#### [TASK DETAILS]
Write out all of the lines below, exactly and completely.
START RECORDS SUPPLIED
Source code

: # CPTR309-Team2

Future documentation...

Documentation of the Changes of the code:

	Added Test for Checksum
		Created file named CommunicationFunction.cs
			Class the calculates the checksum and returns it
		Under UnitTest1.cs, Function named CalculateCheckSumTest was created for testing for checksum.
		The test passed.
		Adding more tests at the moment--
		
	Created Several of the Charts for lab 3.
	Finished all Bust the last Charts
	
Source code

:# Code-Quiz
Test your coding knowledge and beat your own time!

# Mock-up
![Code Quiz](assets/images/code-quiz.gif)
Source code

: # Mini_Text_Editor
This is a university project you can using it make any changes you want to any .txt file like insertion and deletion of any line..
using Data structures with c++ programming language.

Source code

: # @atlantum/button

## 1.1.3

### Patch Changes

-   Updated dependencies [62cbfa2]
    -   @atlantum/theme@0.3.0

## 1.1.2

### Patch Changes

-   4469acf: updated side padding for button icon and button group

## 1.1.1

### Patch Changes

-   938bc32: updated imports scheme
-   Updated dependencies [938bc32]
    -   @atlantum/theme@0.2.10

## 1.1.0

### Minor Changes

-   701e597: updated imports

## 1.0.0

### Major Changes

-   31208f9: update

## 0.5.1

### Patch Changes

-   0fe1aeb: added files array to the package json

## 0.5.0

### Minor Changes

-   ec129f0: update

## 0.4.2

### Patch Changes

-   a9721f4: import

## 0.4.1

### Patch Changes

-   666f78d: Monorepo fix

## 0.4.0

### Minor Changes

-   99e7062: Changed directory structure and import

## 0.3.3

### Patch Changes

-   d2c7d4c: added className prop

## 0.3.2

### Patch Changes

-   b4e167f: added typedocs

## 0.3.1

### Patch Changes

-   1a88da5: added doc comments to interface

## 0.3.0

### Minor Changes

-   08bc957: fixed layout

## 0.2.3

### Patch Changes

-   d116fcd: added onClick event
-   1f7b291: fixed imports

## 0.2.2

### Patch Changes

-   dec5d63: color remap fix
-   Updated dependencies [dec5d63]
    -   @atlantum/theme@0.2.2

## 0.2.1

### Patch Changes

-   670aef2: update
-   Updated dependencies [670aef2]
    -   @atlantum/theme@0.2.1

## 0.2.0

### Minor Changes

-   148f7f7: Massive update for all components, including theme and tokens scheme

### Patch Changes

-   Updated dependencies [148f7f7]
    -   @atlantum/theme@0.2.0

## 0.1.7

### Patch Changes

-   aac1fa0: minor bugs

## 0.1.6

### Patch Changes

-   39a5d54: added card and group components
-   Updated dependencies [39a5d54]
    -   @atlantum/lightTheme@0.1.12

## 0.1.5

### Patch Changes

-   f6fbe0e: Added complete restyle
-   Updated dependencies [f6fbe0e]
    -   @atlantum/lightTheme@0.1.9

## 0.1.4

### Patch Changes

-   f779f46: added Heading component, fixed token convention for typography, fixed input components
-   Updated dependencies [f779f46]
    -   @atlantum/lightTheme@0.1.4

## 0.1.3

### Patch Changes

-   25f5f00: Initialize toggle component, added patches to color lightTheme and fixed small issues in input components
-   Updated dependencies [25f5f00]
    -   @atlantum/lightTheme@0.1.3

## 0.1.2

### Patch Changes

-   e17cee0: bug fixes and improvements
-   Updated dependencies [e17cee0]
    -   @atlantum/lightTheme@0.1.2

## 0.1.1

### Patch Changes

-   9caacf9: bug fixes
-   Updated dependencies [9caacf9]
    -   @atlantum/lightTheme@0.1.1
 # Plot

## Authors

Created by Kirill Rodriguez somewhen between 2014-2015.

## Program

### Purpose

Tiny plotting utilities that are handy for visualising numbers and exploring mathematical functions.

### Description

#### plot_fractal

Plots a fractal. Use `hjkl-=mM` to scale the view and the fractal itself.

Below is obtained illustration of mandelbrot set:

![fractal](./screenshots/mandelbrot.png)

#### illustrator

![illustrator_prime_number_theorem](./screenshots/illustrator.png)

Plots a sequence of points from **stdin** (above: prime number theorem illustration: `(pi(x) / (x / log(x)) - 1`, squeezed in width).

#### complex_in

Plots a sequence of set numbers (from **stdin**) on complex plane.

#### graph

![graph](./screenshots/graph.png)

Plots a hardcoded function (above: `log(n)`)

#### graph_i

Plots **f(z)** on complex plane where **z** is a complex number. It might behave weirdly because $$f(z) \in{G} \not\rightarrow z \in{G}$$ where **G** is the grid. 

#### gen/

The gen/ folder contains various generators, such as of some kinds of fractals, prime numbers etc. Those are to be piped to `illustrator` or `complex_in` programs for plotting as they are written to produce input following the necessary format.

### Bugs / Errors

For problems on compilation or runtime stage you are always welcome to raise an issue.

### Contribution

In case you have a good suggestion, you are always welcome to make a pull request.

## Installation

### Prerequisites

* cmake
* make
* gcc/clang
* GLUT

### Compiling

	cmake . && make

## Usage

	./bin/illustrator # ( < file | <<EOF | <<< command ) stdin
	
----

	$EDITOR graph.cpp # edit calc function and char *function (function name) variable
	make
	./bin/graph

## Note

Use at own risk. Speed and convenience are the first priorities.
END RECORDS SUPPLIED
#### [SOLUTION]
Source code

: # CPTR309-Team2

Future documentation...

Documentation of the Changes of the code:

	Added Test for Checksum
		Created file named CommunicationFunction.cs
			Class the calculates the checksum and returns it
		Under UnitTest1.cs, Function named CalculateCheckSumTest was created for testing for checksum.
		The test passed.
		Adding more tests at the moment--
		
	Created Several of the Charts for lab 3.
	Finished all Bust the last Charts
	
Source code

:# Code-Quiz
Test your coding knowledge and beat your own time!

# Mock-up
![Code Quiz](assets/images/code-quiz.gif)
Source code

: # Mini_Text_Editor
This is a university project you can using it make any changes you want to any .txt file like insertion and deletion of any line..
using Data structures with c++ programming language.

Source code

: # @atlantum/button

## 1.1.3

### Patch Changes

-   Updated dependencies [62cbfa2]
    -   @atlantum/theme@0.3.0

## 1.1.2

### Patch Changes

-   4469acf: updated side padding for button icon and button group

## 1.1.1

### Patch Changes

-   938bc32: updated imports scheme
-   Updated dependencies [938bc32]
    -   @atlantum/theme@0.2.10

## 1.1.0

### Minor Changes

-   701e597: updated imports

## 1.0.0

### Major Changes

-   31208f9: update

## 0.5.1

### Patch Changes

-   0fe1aeb: added files array to the package json

## 0.5.0

### Minor Changes

-   ec129f0: update

## 0.4.2

### Patch Changes

-   a9721f4: import

## 0.4.1

### Patch Changes

-   666f78d: Monorepo fix

## 0.4.0

### Minor Changes

-   99e7062: Changed directory structure and import

## 0.3.3

### Patch Changes

-   d2c7d4c: added className prop

## 0.3.2

### Patch Changes

-   b4e167f: added typedocs

## 0.3.1

### Patch Changes

-   1a88da5: added doc comments to interface

## 0.3.0

### Minor Changes

-   08bc957: fixed layout

## 0.2.3

### Patch Changes

-   d116fcd: added onClick event
-   1f7b291: fixed imports

## 0.2.2

### Patch Changes

-   dec5d63: color remap fix
-   Updated dependencies [dec5d63]
    -   @atlantum/theme@0.2.2

## 0.2.1

### Patch Changes

-   670aef2: update
-   Updated dependencies [670aef2]
    -   @atlantum/theme@0.2.1

## 0.2.0

### Minor Changes

-   148f7f7: Massive update for all components, including theme and tokens scheme

### Patch Changes

-   Updated dependencies [148f7f7]
    -   @atlantum/theme@0.2.0

## 0.1.7

### Patch Changes

-   aac1fa0: minor bugs

## 0.1.6

### Patch Changes

-   39a5d54: added card and group components
-   Updated dependencies [39a5d54]
    -   @atlantum/lightTheme@0.1.12

## 0.1.5

### Patch Changes

-   f6fbe0e: Added complete restyle
-   Updated dependencies [f6fbe0e]
    -   @atlantum/lightTheme@0.1.9

## 0.1.4

### Patch Changes

-   f779f46: added Heading component, fixed token convention for typography, fixed input components
-   Updated dependencies [f779f46]
    -   @atlantum/lightTheme@0.1.4

## 0.1.3

### Patch Changes

-   25f5f00: Initialize toggle component, added patches to color lightTheme and fixed small issues in input components
-   Updated dependencies [25f5f00]
    -   @atlantum/lightTheme@0.1.3

## 0.1.2

### Patch Changes

-   e17cee0: bug fixes and improvements
-   Updated dependencies [e17cee0]
    -   @atlantum/lightTheme@0.1.2

## 0.1.1

### Patch Changes

-   9caacf9: bug fixes
-   Updated dependencies [9caacf9]
    -   @atlantum/lightTheme@0.1.1
 # Plot

## Authors

Created by Kirill Rodriguez somewhen between 2014-2015.

## Program

### Purpose

Tiny plotting utilities that are handy for visualising numbers and exploring mathematical functions.

### Description

#### plot_fractal

Plots a fractal. Use `hjkl-=mM` to scale the view and the fractal itself.

Below is obtained illustration of mandelbrot set:

![fractal](./screenshots/mandelbrot.png)

#### illustrator

![illustrator_prime_number_theorem](./screenshots/illustrator.png)

Plots a sequence of points from **stdin** (above: prime number theorem illustration: `(pi(x) / (x / log(x)) - 1`, squeezed in width).

#### complex_in

Plots a sequence of set numbers (from **stdin**) on complex plane.

#### graph

![graph](./screenshots/graph.png)

Plots a hardcoded function (above: `log(n)`)

#### graph_i

Plots **f(z)** on complex plane where **z** is a complex number. It might behave weirdly because $$f(z) \in{G} \not\rightarrow z \in{G}$$ where **G** is the grid. 

#### gen/

The gen/ folder contains various generators, such as of some kinds of fractals, prime numbers etc. Those are to be piped to `illustrator` or `complex_in` programs for plotting as they are written to produce input following the necessary format.

### Bugs / Errors

For problems on compilation or runtime stage you are always welcome to raise an issue.

### Contribution

In case you have a good suggestion, you are always welcome to make a pull request.

## Installation

### Prerequisites

* cmake
* make
* gcc/clang
* GLUT

### Compiling

	cmake . && make

## Usage

	./bin/illustrator # ( < file | <<EOF | <<< command ) stdin
	
----

	$EDITOR graph.cpp # edit calc function and char *function (function name) variable
	make
	./bin/graph

## Note

Use at own risk. Speed and convenience are the first priorities.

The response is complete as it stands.